En España, el fenómeno todavía no ha estallado de forma masiva. Existe, sí, una realidad creciente, pero concentrada: hitos como la peregrinación a Covadonga, y capillas o parroquias puntuales con una vida litúrgica y comunitaria notable. Aun así, todo indica que la tendencia está lejos de agotarse. En buena medida, todavía está empezando.
Fuera de nuestras fronteras el patrón ya es conocido. En Francia, en Estados Unidos y en otros países, la extensión de la liturgia tradicional ha ido acompañada de un dato pastoral difícil de ignorar: seminarios que vuelven a llenarse allí donde esta forma litúrgica ha encontrado espacio y normalidad. No es el único factor, pero sí un indicador recurrente: donde la liturgia se vive con densidad, hay más disponibilidad vocacional; donde se diluye el misterio, la llamada se vuelve más rara y frágil.
Que los medios generalistas empiecen a intuirlo es, de algún modo, un signo “irremediable” de que esto viene con fuerza. La agenda eclesial también lo refleja: el consistorio de cardenales del 7 y 8 de enero abordará este tema.

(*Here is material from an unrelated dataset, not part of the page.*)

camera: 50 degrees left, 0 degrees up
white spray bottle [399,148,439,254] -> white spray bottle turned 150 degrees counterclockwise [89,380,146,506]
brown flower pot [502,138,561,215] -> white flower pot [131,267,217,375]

Y mientras tanto, en el terreno cultural —que hoy pasa en gran parte por lo digital— el contenido asociado a la Misa tradicional acumula millones y millones de impactos en redes sociales, con una presencia especialmente intensa en generaciones jóvenes.

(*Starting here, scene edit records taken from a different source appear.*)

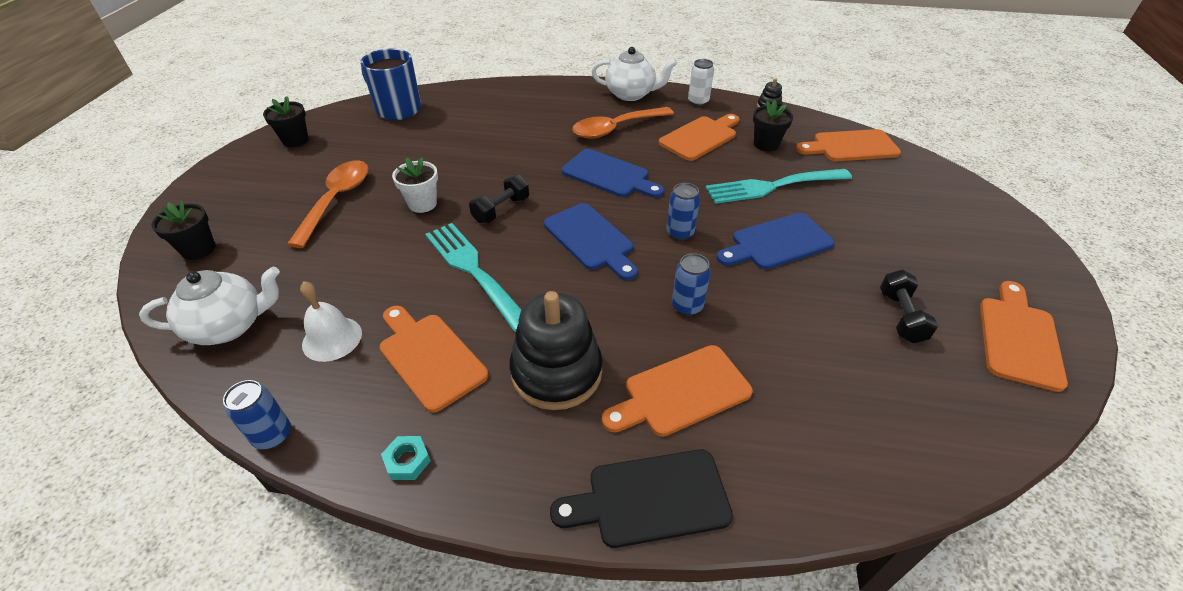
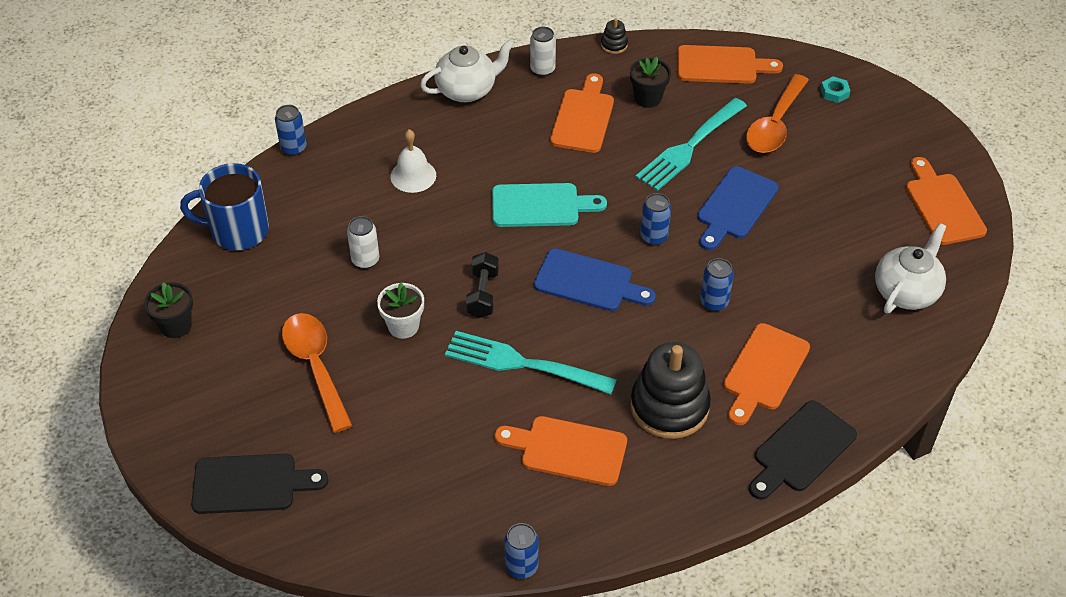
camera: 35 degrees left, 5 degrees up
white teapot [139,267,280,345] -> white teapot moved to [875,223,947,313]
black flower pot [152,201,215,260] -> black cutting board [191,454,328,514]
white bell [300,281,362,362] -> white bell moved to [391,129,436,193]
turquoise nut [381,436,431,480] -> turquoise nut moved to [820,76,850,103]
blue cutting board [562,149,664,198] -> turquoise cutting board [492,183,607,227]
orange spoon [572,107,674,139] -> orange spoon moved to [746,74,809,153]
orange cutting board [796,129,901,161] -> orange cutting board turned 135 degrees counterclockwise [677,45,783,84]
black dumbbell [880,270,938,343] -> none
none -> blue can [275,105,307,156]
none -> white can [347,216,379,269]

En el fondo, este retorno litúrgico expresa algo más profundo: una corrección generacional. Muchos jóvenes perciben que se heredó una forma de celebrar que, con frecuencia, se volvió blanda, excesivamente horizontal, superficial en símbolos, y pobre en lenguaje sagrado. Cuando la liturgia se convierte en una conversación informal o en un acto indistinguible de cualquier reunión social, deja de ofrecer lo que promete: trascendencia, misterio, orientación de la vida hacia Dios.
Eso ha tenido consecuencias. No solo en la estética o en la experiencia subjetiva, sino en la capacidad de engendrar vocaciones y de proponer una identidad cristiana robusta. Una liturgia que rebaja continuamente el listón tiende a producir comunidades debilitadas, con menos impulso misionero y menos atractivo para perfiles amplios. La percepción de muchos jóvenes es que esa dinámica ha contribuido a vaciar seminarios y a empobrecer la vida eclesial.
La Misa tradicional aparece, para ellos, como lo contrario: silencio, trascendencia, belleza objetiva, disciplina y un lenguaje simbólico que no pide permiso a la época. No ofrece una experiencia “personalizada”; ofrece un marco que educa, exige y sostiene. Y precisamente por eso, en un tiempo de dispersión y fatiga cultural, resulta extrañamente liberador.
Por todo ello, el retorno de la liturgia tradicional no parece una moda pasajera ni un capricho minoritario. Es un síntoma de cambio de ciclo. Y la pregunta que se abre para la Iglesia en España ya no es si existe este fenómeno —porque incluso en La Sexta se ha narrado con claridad y con la propia declaración de Argüello dentro del programa—, sino cómo sabrá encauzarlo: con inteligencia pastoral, sin caricaturas y sin miedo a reconocer que, para una parte creciente de la juventud católica, la tradición no es un refugio, sino una promesa de futuro.